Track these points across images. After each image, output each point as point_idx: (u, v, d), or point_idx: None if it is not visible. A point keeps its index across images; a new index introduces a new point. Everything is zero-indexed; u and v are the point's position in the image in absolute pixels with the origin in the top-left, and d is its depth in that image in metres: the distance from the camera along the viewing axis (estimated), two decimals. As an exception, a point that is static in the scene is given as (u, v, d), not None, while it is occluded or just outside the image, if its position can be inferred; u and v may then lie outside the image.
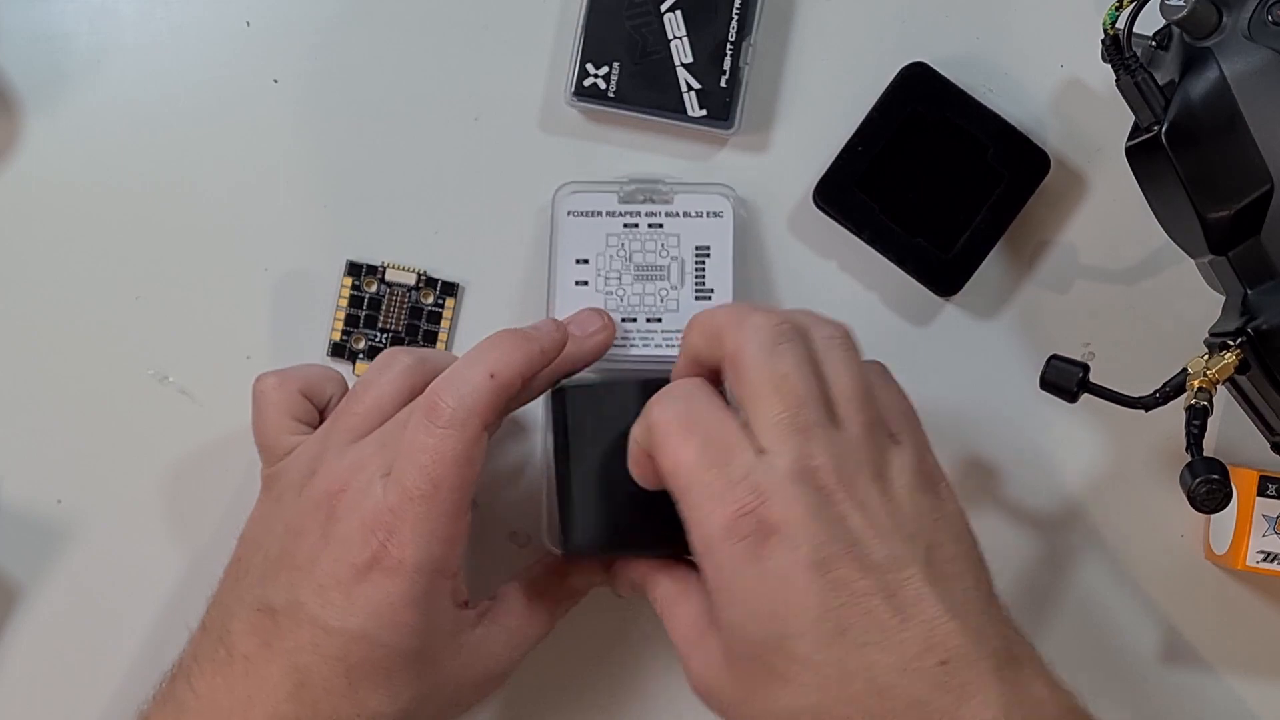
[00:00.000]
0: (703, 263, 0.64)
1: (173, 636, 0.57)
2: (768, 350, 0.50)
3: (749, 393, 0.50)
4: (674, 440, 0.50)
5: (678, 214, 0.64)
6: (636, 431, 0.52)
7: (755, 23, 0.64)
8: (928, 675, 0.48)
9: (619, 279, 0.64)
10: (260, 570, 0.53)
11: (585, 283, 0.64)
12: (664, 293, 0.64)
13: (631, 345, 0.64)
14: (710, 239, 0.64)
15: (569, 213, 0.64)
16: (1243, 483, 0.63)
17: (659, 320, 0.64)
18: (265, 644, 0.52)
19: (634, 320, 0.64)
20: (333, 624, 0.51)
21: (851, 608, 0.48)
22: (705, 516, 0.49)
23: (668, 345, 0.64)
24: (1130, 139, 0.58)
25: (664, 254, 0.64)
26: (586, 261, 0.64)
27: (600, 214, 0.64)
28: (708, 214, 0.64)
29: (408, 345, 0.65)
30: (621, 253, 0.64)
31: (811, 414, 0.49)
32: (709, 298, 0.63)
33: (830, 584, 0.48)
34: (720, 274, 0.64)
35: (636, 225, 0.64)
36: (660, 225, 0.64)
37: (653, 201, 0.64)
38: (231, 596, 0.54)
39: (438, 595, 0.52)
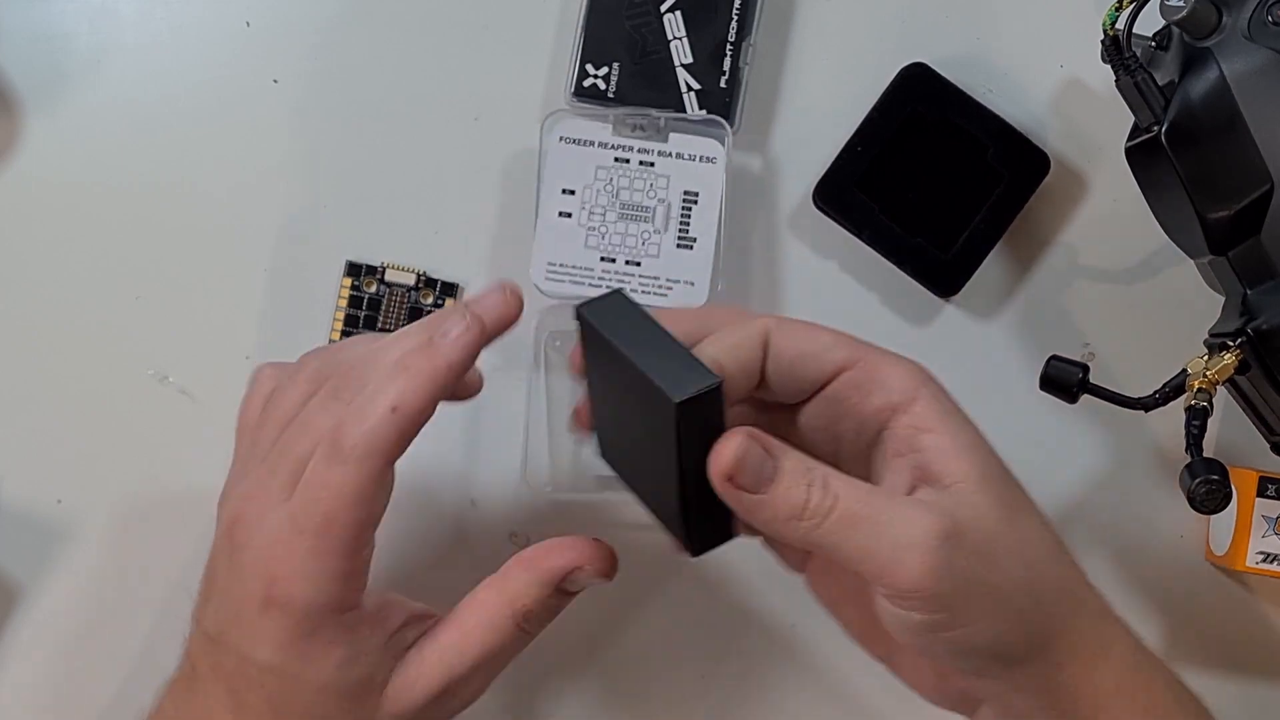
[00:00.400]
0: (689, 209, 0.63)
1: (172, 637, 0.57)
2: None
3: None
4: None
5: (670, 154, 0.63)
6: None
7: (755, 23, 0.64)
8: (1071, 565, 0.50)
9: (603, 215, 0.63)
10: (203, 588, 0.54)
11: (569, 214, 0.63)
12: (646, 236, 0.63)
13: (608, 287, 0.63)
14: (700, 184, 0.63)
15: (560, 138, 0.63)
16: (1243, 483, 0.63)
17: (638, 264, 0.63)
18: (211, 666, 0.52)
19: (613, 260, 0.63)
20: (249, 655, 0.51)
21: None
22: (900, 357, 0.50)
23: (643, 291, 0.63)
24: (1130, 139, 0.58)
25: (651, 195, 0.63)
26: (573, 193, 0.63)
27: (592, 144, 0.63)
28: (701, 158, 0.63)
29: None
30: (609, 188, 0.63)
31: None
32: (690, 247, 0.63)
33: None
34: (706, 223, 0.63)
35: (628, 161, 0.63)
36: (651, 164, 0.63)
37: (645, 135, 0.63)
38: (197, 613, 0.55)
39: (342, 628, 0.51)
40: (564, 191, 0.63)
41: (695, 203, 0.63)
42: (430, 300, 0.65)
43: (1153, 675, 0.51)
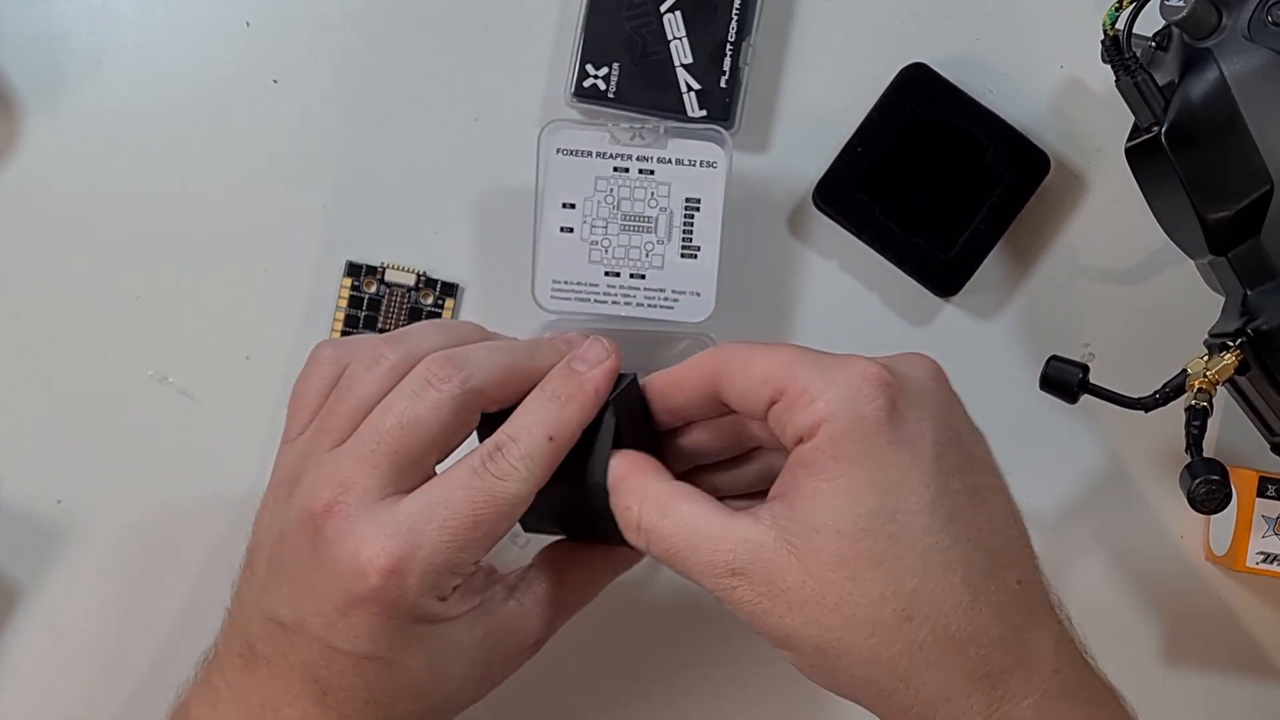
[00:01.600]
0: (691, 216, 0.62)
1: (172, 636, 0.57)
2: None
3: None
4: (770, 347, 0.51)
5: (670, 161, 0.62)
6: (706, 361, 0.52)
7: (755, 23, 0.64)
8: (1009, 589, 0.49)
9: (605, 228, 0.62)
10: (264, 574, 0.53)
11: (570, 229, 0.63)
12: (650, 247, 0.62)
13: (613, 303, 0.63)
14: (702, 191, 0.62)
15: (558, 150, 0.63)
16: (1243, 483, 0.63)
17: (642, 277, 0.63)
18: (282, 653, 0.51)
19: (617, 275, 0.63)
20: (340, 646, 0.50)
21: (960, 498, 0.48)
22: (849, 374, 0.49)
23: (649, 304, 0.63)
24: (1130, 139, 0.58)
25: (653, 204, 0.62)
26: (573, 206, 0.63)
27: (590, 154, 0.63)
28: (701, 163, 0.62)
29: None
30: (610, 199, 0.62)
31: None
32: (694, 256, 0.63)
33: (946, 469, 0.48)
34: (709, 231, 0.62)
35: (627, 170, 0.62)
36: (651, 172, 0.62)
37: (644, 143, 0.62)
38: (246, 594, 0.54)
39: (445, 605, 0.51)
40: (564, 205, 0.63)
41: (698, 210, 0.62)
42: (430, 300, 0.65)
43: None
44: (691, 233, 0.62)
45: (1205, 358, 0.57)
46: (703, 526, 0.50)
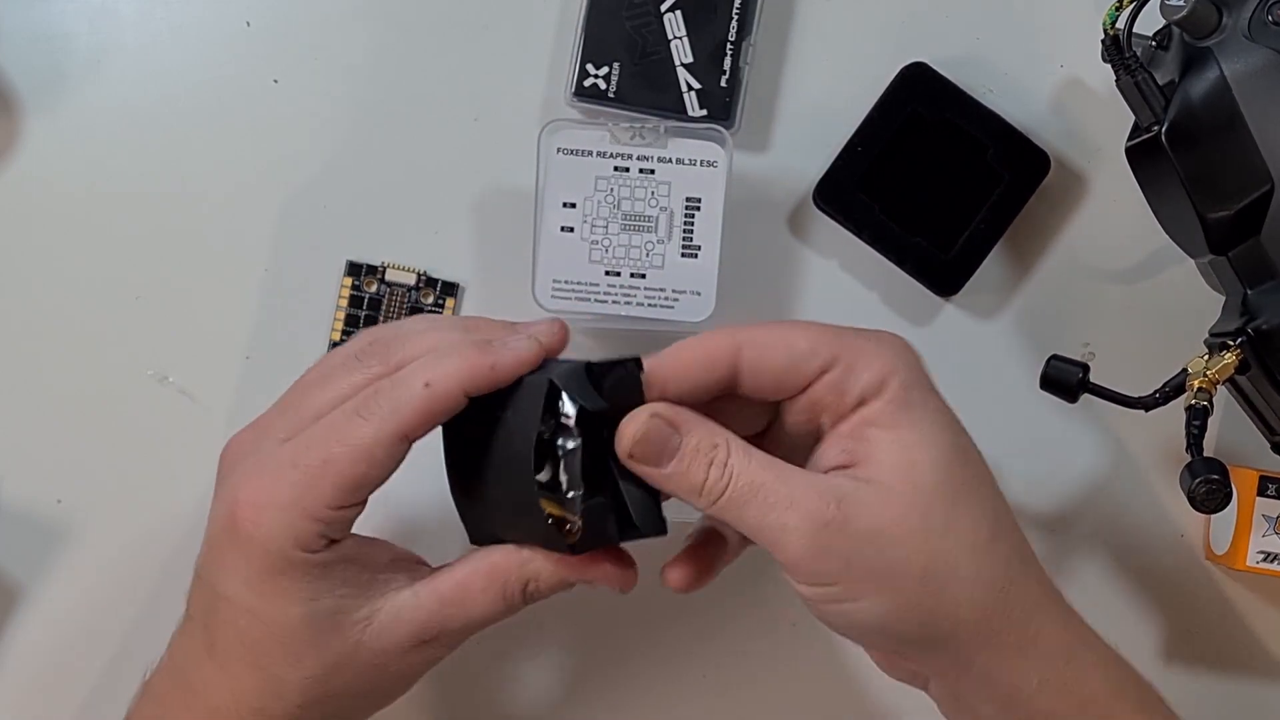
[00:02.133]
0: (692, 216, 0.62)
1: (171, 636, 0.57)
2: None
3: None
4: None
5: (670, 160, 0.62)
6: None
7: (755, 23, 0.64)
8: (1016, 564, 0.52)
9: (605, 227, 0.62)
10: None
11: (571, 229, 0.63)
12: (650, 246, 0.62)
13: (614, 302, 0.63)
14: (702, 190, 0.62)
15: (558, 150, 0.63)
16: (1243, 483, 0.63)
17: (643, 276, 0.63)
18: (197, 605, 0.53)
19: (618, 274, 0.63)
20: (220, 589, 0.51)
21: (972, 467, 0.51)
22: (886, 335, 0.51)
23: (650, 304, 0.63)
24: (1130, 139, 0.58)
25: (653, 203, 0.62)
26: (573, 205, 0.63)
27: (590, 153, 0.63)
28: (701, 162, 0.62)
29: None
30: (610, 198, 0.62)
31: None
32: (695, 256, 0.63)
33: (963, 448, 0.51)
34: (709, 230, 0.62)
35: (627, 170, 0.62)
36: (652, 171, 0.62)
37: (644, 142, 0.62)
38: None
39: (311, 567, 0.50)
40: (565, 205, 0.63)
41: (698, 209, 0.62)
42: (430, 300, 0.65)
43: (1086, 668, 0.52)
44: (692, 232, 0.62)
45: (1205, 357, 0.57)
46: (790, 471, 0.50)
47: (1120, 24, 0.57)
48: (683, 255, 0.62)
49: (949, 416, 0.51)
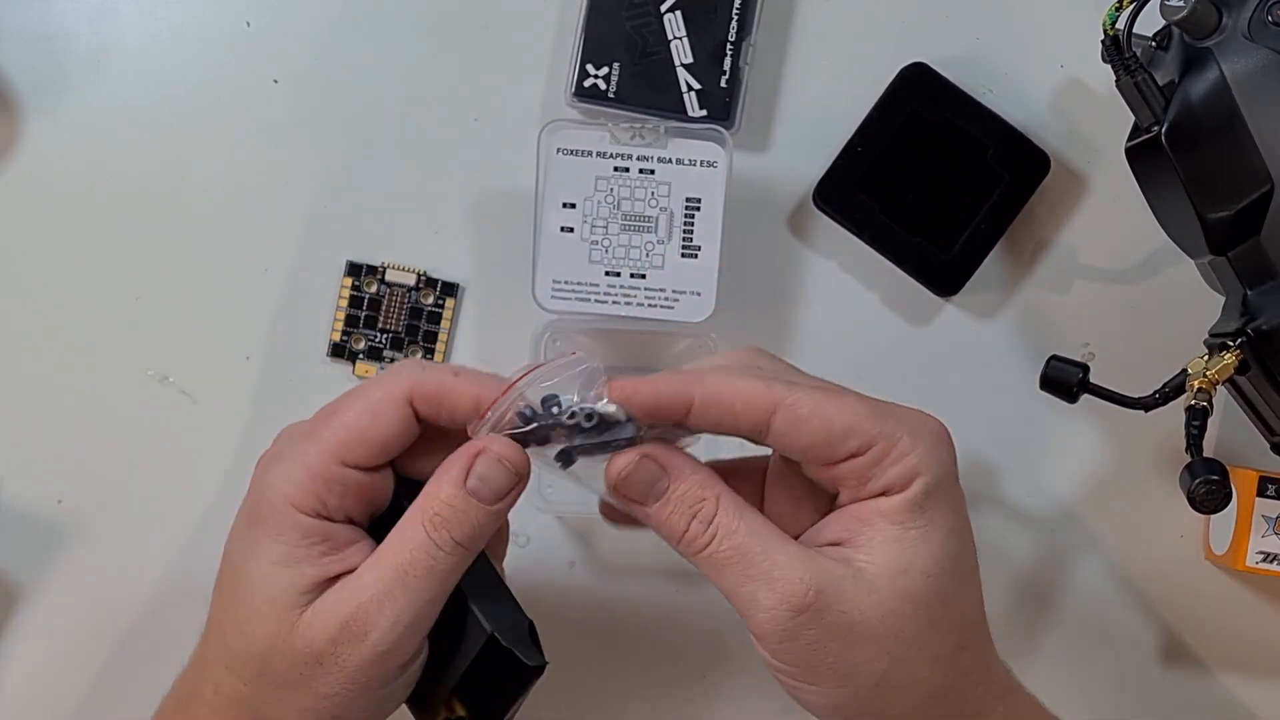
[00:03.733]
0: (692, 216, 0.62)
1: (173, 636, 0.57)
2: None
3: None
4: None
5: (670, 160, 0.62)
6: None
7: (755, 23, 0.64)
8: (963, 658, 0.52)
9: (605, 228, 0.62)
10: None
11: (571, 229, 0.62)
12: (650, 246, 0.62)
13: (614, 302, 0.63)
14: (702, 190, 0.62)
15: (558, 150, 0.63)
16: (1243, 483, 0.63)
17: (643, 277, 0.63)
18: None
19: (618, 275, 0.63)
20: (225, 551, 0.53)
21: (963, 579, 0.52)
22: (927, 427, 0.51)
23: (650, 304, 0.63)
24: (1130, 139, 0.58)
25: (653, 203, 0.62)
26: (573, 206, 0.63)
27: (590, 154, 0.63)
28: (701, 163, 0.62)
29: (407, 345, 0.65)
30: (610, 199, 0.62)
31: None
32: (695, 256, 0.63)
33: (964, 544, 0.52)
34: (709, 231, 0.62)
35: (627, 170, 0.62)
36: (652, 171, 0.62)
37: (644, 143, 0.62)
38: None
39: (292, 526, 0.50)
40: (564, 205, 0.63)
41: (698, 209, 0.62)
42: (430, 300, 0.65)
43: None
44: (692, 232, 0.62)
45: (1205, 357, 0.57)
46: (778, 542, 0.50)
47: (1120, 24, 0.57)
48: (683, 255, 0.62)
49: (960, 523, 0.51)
═══
Description of the task:
Leaving out the pictures, output the listing above exactly as given.

Task output:
Track these points across images. After each image, output each point as point_idx: (u, v, d), or point_idx: None if it is not visible. A point keeps its index across images; a new index introduces a new point. Everything is zero-indexed; u and v are the point's position in the image in absolute pixels with the origin in the top-left, and d is its depth in that image in metres: the distance from the camera along the viewing axis (estimated), two decimals. As an exception, a point that is static in the scene is given as (u, v, d), not None, while it is occluded or just outside the image, if its position can be inferred; u and v may then lie outside the image.
[00:00.000]
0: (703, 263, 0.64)
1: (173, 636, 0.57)
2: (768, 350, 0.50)
3: (749, 393, 0.50)
4: (674, 440, 0.50)
5: (678, 214, 0.64)
6: (636, 431, 0.52)
7: (755, 23, 0.64)
8: (928, 675, 0.48)
9: (619, 279, 0.64)
10: (260, 570, 0.53)
11: (585, 283, 0.64)
12: (664, 293, 0.64)
13: (631, 345, 0.64)
14: (710, 239, 0.64)
15: (569, 213, 0.64)
16: (1243, 483, 0.63)
17: (659, 320, 0.64)
18: (265, 644, 0.52)
19: (634, 320, 0.64)
20: (333, 624, 0.51)
21: (851, 608, 0.48)
22: (705, 516, 0.49)
23: (668, 345, 0.64)
24: (1130, 139, 0.58)
25: (664, 254, 0.64)
26: (586, 261, 0.64)
27: (600, 214, 0.64)
28: (708, 214, 0.64)
29: (408, 345, 0.65)
30: (621, 253, 0.64)
31: (811, 414, 0.49)
32: (709, 298, 0.63)
33: (830, 584, 0.48)
34: (720, 274, 0.64)
35: (636, 225, 0.64)
36: (660, 225, 0.64)
37: (653, 201, 0.64)
38: (231, 596, 0.54)
39: (438, 595, 0.52)
[00:00.400]
0: (689, 209, 0.63)
1: (172, 637, 0.57)
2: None
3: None
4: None
5: (670, 154, 0.63)
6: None
7: (755, 23, 0.64)
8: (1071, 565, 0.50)
9: (603, 215, 0.63)
10: (203, 588, 0.54)
11: (569, 214, 0.63)
12: (646, 236, 0.63)
13: (608, 287, 0.63)
14: (700, 184, 0.63)
15: (560, 138, 0.63)
16: (1243, 483, 0.63)
17: (638, 264, 0.63)
18: (211, 666, 0.52)
19: (613, 260, 0.63)
20: (249, 655, 0.51)
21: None
22: (900, 357, 0.50)
23: (643, 291, 0.63)
24: (1130, 139, 0.58)
25: (651, 195, 0.63)
26: (573, 193, 0.63)
27: (592, 144, 0.63)
28: (701, 158, 0.63)
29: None
30: (609, 188, 0.63)
31: None
32: (690, 247, 0.63)
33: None
34: (706, 223, 0.63)
35: (628, 161, 0.63)
36: (651, 164, 0.63)
37: (645, 135, 0.63)
38: (197, 613, 0.55)
39: (342, 628, 0.51)
40: (564, 191, 0.63)
41: (695, 203, 0.63)
42: (430, 300, 0.65)
43: (1153, 675, 0.51)
[00:01.600]
0: (691, 216, 0.62)
1: (172, 636, 0.57)
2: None
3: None
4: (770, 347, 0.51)
5: (670, 161, 0.62)
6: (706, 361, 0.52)
7: (755, 23, 0.64)
8: (1009, 589, 0.49)
9: (605, 228, 0.62)
10: (264, 574, 0.53)
11: (570, 229, 0.63)
12: (650, 247, 0.62)
13: (613, 303, 0.63)
14: (702, 191, 0.62)
15: (558, 150, 0.63)
16: (1243, 483, 0.63)
17: (642, 277, 0.63)
18: (282, 653, 0.51)
19: (617, 275, 0.63)
20: (340, 646, 0.50)
21: (960, 498, 0.48)
22: (849, 374, 0.49)
23: (649, 304, 0.63)
24: (1130, 139, 0.58)
25: (653, 204, 0.62)
26: (573, 206, 0.63)
27: (590, 154, 0.63)
28: (701, 163, 0.62)
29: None
30: (610, 199, 0.62)
31: None
32: (694, 256, 0.63)
33: (946, 469, 0.48)
34: (709, 231, 0.62)
35: (627, 170, 0.62)
36: (651, 172, 0.62)
37: (644, 143, 0.62)
38: (246, 594, 0.54)
39: (445, 605, 0.51)
40: (564, 205, 0.63)
41: (698, 210, 0.62)
42: (430, 300, 0.65)
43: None
44: (691, 233, 0.62)
45: (1205, 358, 0.57)
46: (703, 526, 0.50)
[00:02.133]
0: (692, 216, 0.62)
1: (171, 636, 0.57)
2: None
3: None
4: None
5: (670, 160, 0.62)
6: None
7: (755, 23, 0.64)
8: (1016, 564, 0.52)
9: (605, 227, 0.62)
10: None
11: (571, 229, 0.63)
12: (650, 246, 0.62)
13: (614, 302, 0.63)
14: (702, 190, 0.62)
15: (558, 150, 0.63)
16: (1243, 483, 0.63)
17: (643, 276, 0.63)
18: (197, 605, 0.53)
19: (618, 274, 0.63)
20: (220, 589, 0.51)
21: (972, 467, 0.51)
22: (886, 335, 0.51)
23: (650, 304, 0.63)
24: (1130, 139, 0.58)
25: (653, 203, 0.62)
26: (573, 205, 0.63)
27: (590, 153, 0.63)
28: (701, 162, 0.62)
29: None
30: (610, 198, 0.62)
31: None
32: (695, 256, 0.63)
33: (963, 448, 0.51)
34: (709, 230, 0.62)
35: (627, 170, 0.62)
36: (652, 171, 0.62)
37: (644, 142, 0.62)
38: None
39: (311, 567, 0.50)
40: (565, 205, 0.63)
41: (698, 209, 0.62)
42: (430, 300, 0.65)
43: (1086, 668, 0.52)
44: (692, 232, 0.62)
45: (1205, 357, 0.57)
46: (790, 471, 0.50)
47: (1120, 24, 0.57)
48: (683, 255, 0.62)
49: (949, 416, 0.51)
[00:03.733]
0: (692, 216, 0.62)
1: (173, 636, 0.57)
2: None
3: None
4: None
5: (670, 160, 0.62)
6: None
7: (755, 23, 0.64)
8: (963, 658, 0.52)
9: (605, 228, 0.62)
10: None
11: (571, 229, 0.62)
12: (650, 246, 0.62)
13: (614, 302, 0.63)
14: (702, 190, 0.62)
15: (558, 150, 0.63)
16: (1243, 483, 0.63)
17: (643, 277, 0.63)
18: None
19: (618, 275, 0.63)
20: (225, 551, 0.53)
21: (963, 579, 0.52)
22: (927, 427, 0.51)
23: (650, 304, 0.63)
24: (1130, 139, 0.58)
25: (653, 203, 0.62)
26: (573, 206, 0.63)
27: (590, 154, 0.63)
28: (701, 163, 0.62)
29: (407, 345, 0.65)
30: (610, 199, 0.62)
31: None
32: (695, 256, 0.63)
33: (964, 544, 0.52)
34: (709, 231, 0.62)
35: (627, 170, 0.62)
36: (652, 171, 0.62)
37: (644, 143, 0.62)
38: None
39: (292, 526, 0.50)
40: (564, 205, 0.63)
41: (698, 209, 0.62)
42: (430, 300, 0.65)
43: None
44: (692, 232, 0.62)
45: (1205, 357, 0.57)
46: (778, 542, 0.50)
47: (1120, 24, 0.57)
48: (683, 255, 0.62)
49: (960, 523, 0.51)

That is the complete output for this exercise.